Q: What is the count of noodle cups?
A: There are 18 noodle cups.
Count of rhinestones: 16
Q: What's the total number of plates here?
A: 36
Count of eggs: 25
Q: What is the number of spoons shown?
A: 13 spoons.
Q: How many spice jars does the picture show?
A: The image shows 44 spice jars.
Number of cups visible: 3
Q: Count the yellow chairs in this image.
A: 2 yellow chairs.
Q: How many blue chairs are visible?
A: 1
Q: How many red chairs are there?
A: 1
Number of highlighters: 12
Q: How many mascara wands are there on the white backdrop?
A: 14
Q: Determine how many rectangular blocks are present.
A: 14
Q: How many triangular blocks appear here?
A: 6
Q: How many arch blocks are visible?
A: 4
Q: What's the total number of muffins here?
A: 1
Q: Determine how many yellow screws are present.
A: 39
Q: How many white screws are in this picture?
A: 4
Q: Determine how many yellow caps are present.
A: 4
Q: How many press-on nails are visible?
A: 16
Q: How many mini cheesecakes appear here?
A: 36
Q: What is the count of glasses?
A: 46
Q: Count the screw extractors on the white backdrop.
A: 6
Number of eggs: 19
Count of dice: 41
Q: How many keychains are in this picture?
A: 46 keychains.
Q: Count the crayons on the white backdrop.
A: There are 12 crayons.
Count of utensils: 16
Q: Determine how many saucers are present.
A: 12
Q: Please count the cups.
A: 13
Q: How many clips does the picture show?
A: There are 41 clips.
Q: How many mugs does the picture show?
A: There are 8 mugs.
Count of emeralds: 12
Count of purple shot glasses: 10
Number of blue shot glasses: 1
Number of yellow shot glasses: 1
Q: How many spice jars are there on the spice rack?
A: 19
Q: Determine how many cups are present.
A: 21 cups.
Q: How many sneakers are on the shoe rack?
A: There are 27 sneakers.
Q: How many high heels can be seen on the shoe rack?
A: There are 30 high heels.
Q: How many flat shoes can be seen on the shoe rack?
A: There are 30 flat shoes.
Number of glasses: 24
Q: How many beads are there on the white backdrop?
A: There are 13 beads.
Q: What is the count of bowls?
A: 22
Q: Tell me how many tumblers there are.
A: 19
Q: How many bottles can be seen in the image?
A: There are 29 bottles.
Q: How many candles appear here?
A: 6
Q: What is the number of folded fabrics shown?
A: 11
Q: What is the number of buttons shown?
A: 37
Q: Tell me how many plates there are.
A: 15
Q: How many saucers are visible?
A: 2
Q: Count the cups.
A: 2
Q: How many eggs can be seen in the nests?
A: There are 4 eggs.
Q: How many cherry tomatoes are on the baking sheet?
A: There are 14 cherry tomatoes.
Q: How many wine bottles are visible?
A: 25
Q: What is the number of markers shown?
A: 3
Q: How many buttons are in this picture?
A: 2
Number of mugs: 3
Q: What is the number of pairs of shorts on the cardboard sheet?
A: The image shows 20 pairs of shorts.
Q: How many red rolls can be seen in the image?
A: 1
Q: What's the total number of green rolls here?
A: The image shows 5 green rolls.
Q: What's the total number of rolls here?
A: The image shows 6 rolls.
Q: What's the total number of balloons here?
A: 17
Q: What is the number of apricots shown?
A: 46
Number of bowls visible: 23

────

### What the exercise asks
Please rewrite all the entries above, changing each "white backdrop" to "plain backdrop" and leaving everything else as it is.

### Solution for this task
Q: What is the count of noodle cups?
A: There are 18 noodle cups.
Count of rhinestones: 16
Q: What's the total number of plates here?
A: 36
Count of eggs: 25
Q: What is the number of spoons shown?
A: 13 spoons.
Q: How many spice jars does the picture show?
A: The image shows 44 spice jars.
Number of cups visible: 3
Q: Count the yellow chairs in this image.
A: 2 yellow chairs.
Q: How many blue chairs are visible?
A: 1
Q: How many red chairs are there?
A: 1
Number of highlighters: 12
Q: How many mascara wands are there on the plain backdrop?
A: 14
Q: Determine how many rectangular blocks are present.
A: 14
Q: How many triangular blocks appear here?
A: 6
Q: How many arch blocks are visible?
A: 4
Q: What's the total number of muffins here?
A: 1
Q: Determine how many yellow screws are present.
A: 39
Q: How many white screws are in this picture?
A: 4
Q: Determine how many yellow caps are present.
A: 4
Q: How many press-on nails are visible?
A: 16
Q: How many mini cheesecakes appear here?
A: 36
Q: What is the count of glasses?
A: 46
Q: Count the screw extractors on the plain backdrop.
A: 6
Number of eggs: 19
Count of dice: 41
Q: How many keychains are in this picture?
A: 46 keychains.
Q: Count the crayons on the plain backdrop.
A: There are 12 crayons.
Count of utensils: 16
Q: Determine how many saucers are present.
A: 12
Q: Please count the cups.
A: 13
Q: How many clips does the picture show?
A: There are 41 clips.
Q: How many mugs does the picture show?
A: There are 8 mugs.
Count of emeralds: 12
Count of purple shot glasses: 10
Number of blue shot glasses: 1
Number of yellow shot glasses: 1
Q: How many spice jars are there on the spice rack?
A: 19
Q: Determine how many cups are present.
A: 21 cups.
Q: How many sneakers are on the shoe rack?
A: There are 27 sneakers.
Q: How many high heels can be seen on the shoe rack?
A: There are 30 high heels.
Q: How many flat shoes can be seen on the shoe rack?
A: There are 30 flat shoes.
Number of glasses: 24
Q: How many beads are there on the plain backdrop?
A: There are 13 beads.
Q: What is the count of bowls?
A: 22
Q: Tell me how many tumblers there are.
A: 19
Q: How many bottles can be seen in the image?
A: There are 29 bottles.
Q: How many candles appear here?
A: 6
Q: What is the number of folded fabrics shown?
A: 11
Q: What is the number of buttons shown?
A: 37
Q: Tell me how many plates there are.
A: 15
Q: How many saucers are visible?
A: 2
Q: Count the cups.
A: 2
Q: How many eggs can be seen in the nests?
A: There are 4 eggs.
Q: How many cherry tomatoes are on the baking sheet?
A: There are 14 cherry tomatoes.
Q: How many wine bottles are visible?
A: 25
Q: What is the number of markers shown?
A: 3
Q: How many buttons are in this picture?
A: 2
Number of mugs: 3
Q: What is the number of pairs of shorts on the cardboard sheet?
A: The image shows 20 pairs of shorts.
Q: How many red rolls can be seen in the image?
A: 1
Q: What's the total number of green rolls here?
A: The image shows 5 green rolls.
Q: What's the total number of rolls here?
A: The image shows 6 rolls.
Q: What's the total number of balloons here?
A: 17
Q: What is the number of apricots shown?
A: 46
Number of bowls visible: 23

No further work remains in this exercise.